Guardrails response:  I'm not a coding assistant, I can help you understand the concepts but cannot write code for you.
--------------------------------
No guardrails response:  Certainly. Here is a Python code snippet that calculates the sum of all the elements in a list:

```python
my_list = [1, 2, 3, 4, 5]
sum = 0
for i in my_list:
    sum = sum + i
print(sum)
```


In [None]:
prompts = [
    "Who is the instructor for CS10",
    "What is an algorithm?",
    "Can you help me write python code to calculate the sum of all the elements in a list?",
    "How many midterms are there in CS10?",
    "What is the syllabus for CS10?",
    "How many projects are there in CS10?",
    "Write a function that calculates my grade in CS10"
]

for prompt in prompts:
    print(f"Prompt: {prompt}")
    response = await guardrails_rag_query(prompt)
    print(f"Guardrails response: {response}")
 

### Try it out!

In [78]:
prompt = "What is the late policy for projects in CS10?"
response = await guardrails_rag_query(prompt)
print("Question: ", prompt)
print(f"Guardrails response: {response}")

## Observability

NeMo Guardrails do offer some observability features, but they are limited. Arize's Phoeniz platform offers the perfect open source pairing to NeMo Guardrails. Systems like RAG and Guardrails offer developers more control over their product, but the products become more complex and harder to monitor.

By introducing an observability platform like Phoeniz, developers can gain a better understanding of their product's performance and behavior. Here are some ways Phoenix can be used to help this application:

1. Phoenix experiments can be used to test different guardrail congfigurations or diffeerent vector DBs used for RAG. 

2. The whole flow of the guardrails can be observed. Evaluations can be used to label whether or not a prompt should have been rerouted or blocked. 

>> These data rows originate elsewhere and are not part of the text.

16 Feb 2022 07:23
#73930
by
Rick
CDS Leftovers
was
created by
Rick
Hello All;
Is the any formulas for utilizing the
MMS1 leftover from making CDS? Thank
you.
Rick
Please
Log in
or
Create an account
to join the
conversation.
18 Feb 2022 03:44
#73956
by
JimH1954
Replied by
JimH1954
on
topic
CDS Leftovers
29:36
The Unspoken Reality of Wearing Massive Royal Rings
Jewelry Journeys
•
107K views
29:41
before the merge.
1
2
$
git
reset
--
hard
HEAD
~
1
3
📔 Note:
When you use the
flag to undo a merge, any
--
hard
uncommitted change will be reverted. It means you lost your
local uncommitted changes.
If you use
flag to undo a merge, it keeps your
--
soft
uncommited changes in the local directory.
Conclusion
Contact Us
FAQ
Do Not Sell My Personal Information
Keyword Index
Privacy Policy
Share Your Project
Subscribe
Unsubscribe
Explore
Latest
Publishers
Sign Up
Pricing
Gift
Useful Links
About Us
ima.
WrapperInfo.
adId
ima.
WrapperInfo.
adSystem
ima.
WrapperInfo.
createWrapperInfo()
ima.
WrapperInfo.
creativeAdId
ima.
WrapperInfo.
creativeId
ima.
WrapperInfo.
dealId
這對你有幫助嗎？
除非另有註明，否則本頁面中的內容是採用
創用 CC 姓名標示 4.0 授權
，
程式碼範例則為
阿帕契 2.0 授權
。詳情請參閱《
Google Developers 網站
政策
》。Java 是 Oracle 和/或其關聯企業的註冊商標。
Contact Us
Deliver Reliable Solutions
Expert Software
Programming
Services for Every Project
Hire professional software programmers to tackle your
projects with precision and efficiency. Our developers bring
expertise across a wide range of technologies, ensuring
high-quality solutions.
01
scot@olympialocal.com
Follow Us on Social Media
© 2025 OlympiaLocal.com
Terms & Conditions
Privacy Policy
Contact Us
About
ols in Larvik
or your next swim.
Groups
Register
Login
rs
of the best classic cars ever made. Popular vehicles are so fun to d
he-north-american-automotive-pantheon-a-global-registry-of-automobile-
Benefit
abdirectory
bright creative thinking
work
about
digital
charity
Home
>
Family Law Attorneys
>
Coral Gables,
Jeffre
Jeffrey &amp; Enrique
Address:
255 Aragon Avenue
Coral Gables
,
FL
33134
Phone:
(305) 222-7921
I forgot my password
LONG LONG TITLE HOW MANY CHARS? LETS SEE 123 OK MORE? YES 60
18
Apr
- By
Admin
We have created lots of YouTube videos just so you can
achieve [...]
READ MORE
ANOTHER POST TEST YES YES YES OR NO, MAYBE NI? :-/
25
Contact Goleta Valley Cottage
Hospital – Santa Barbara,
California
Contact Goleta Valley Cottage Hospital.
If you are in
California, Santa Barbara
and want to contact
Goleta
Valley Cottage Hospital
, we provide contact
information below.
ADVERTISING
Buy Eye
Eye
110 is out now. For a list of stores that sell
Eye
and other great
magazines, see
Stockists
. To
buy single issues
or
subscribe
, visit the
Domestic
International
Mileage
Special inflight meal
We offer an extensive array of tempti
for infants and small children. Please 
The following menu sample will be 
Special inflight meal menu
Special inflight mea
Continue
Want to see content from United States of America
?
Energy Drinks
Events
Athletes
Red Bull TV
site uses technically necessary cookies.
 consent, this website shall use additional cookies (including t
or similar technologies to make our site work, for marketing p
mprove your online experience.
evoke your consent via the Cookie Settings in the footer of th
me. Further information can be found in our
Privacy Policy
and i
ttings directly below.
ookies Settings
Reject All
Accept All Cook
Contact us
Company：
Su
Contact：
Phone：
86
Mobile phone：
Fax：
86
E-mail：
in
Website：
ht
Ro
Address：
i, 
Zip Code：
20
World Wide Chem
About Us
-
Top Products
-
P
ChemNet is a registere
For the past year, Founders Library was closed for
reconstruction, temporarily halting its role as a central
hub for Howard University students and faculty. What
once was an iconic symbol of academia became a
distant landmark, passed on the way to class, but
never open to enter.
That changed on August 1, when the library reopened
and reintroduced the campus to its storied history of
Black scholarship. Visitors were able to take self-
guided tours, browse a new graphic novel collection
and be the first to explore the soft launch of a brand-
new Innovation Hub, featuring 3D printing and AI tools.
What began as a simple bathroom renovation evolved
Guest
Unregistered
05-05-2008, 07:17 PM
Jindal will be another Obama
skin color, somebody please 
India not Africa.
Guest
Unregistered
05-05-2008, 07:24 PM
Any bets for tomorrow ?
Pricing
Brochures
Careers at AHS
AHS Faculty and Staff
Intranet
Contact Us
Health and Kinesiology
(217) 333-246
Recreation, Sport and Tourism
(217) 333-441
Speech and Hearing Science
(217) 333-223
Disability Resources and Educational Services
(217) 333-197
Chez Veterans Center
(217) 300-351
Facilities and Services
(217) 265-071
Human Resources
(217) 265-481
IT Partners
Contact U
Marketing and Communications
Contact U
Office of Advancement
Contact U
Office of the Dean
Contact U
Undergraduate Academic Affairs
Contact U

3. Custom insturmentation can easily be applied to guardrail actions, allowing developers to gain deeper insights into how their product is behaving.




## Future Steps:

If I were to continue workng on this project, I would like to add the following features:

1. Add more document data to the vector DB. This would allow for more accurate responses and a better user experience.

2. Switch from Llamaindex to LangChain. This would would integrate better with the guardrails framework and would allow for easier auto instrumentation for tracing.

3. Add evaluations to the pipeline to test the performance of the guardrails and RAG.

4. Use phoenix experiments to test different guardrail configurations and vector DBs.